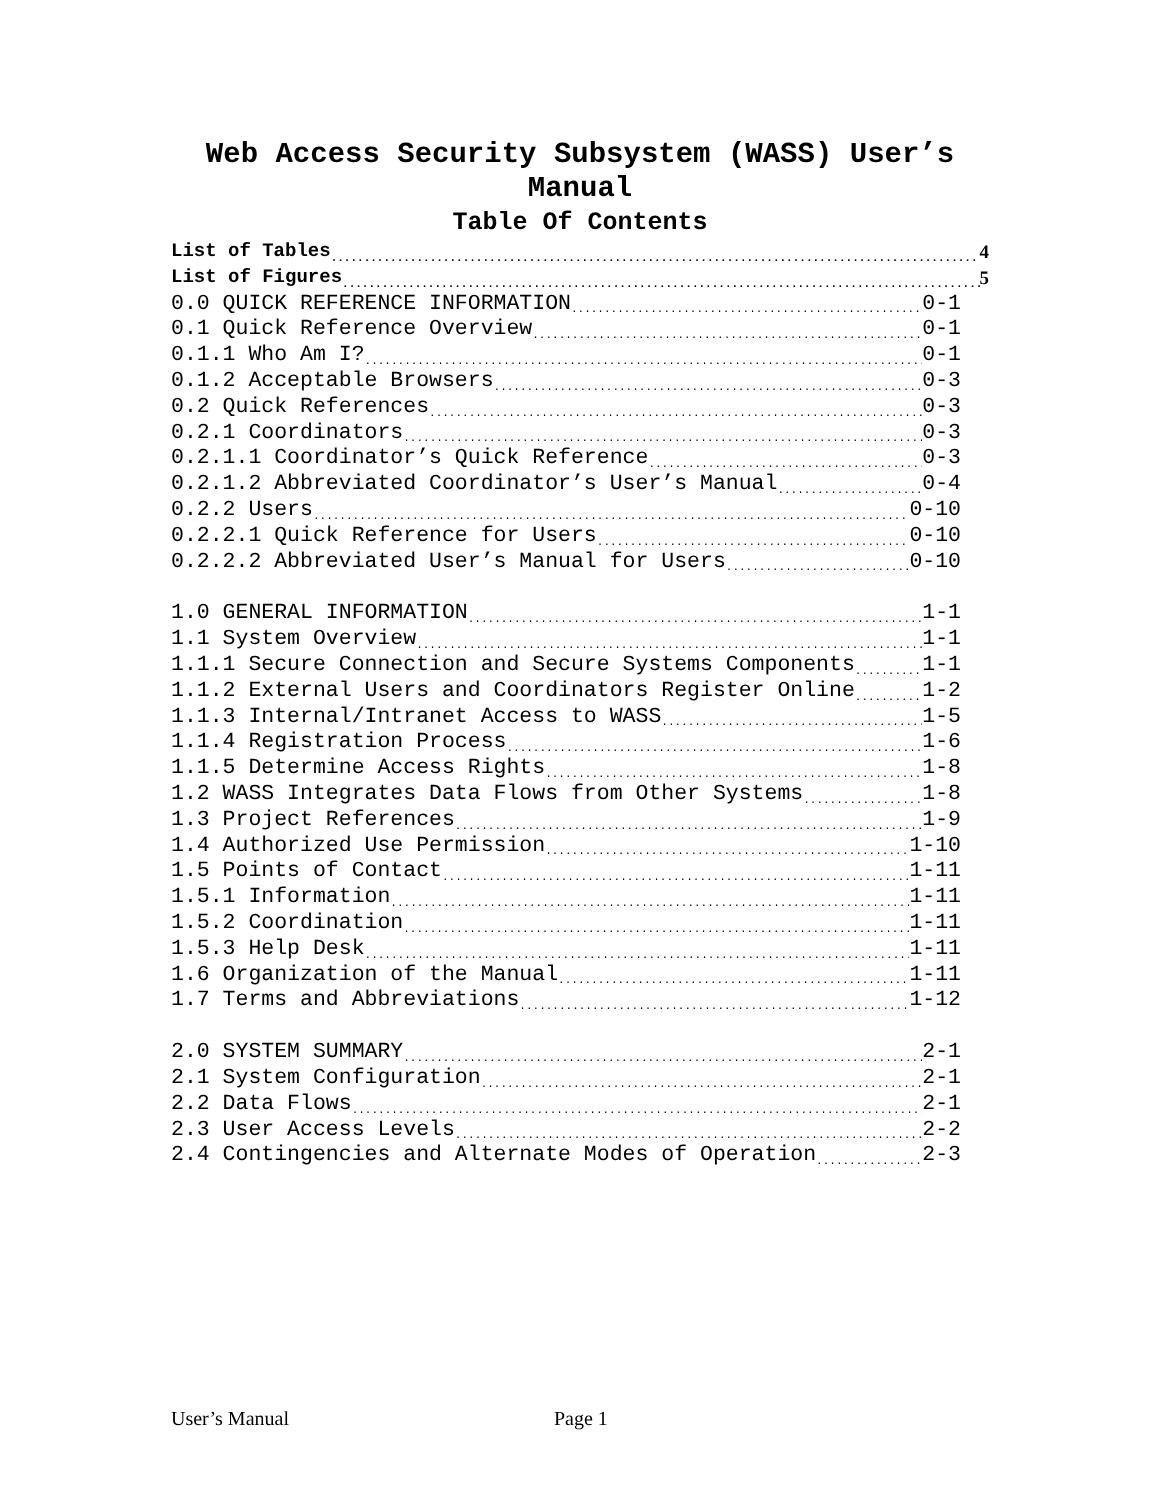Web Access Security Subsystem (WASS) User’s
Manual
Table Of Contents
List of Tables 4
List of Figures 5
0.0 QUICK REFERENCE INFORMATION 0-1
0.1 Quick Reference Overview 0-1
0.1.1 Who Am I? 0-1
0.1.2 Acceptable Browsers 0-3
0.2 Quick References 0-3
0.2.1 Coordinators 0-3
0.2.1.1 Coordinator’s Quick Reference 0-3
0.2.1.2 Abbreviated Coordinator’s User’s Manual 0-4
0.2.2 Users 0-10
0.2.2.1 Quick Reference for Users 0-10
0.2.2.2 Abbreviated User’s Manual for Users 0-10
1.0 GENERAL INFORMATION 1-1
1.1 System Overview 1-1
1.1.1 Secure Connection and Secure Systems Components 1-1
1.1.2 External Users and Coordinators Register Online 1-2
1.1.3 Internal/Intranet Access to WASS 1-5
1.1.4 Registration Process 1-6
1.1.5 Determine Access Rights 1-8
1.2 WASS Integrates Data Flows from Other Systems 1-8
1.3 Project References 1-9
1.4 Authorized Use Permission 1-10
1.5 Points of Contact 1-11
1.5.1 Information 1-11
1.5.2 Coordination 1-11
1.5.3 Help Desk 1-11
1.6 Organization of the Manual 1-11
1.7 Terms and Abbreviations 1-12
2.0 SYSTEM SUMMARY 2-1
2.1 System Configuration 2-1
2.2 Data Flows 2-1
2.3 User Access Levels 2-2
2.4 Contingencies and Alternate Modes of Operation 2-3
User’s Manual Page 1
========
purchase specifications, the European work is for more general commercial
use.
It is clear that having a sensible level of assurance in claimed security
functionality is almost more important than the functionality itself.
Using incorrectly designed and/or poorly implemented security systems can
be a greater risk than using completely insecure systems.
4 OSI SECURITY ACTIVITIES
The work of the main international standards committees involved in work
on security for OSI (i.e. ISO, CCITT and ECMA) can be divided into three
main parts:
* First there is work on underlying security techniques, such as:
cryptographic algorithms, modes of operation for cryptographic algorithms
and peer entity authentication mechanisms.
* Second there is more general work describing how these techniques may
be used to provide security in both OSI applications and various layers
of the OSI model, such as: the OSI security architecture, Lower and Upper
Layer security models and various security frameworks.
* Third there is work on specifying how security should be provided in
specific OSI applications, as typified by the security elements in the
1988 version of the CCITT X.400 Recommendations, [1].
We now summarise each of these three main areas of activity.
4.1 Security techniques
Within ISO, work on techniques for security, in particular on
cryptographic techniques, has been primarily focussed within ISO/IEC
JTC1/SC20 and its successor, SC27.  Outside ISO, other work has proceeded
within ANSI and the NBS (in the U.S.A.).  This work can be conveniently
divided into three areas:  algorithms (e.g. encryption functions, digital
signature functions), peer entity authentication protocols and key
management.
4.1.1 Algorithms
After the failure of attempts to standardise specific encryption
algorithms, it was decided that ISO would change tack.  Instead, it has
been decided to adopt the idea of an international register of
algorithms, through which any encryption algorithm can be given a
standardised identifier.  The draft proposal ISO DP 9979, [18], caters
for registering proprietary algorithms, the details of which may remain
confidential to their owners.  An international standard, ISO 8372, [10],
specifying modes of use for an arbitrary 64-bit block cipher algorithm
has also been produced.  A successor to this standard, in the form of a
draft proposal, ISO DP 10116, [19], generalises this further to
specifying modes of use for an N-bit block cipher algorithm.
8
========
§ **What is being asked**
Out of the data above, transcribe exactly and only the lines starting with the line that has "signature functions), peer" and going on through the line that has "algorithms, through which", both included.

§ **Solution to this problem**
signature functions), peer entity authentication protocols and key
management.
4.1.1 Algorithms
After the failure of attempts to standardise specific encryption
algorithms, it was decided that ISO would change tack.  Instead, it has
been decided to adopt the idea of an international register of
algorithms, through which any encryption algorithm can be given a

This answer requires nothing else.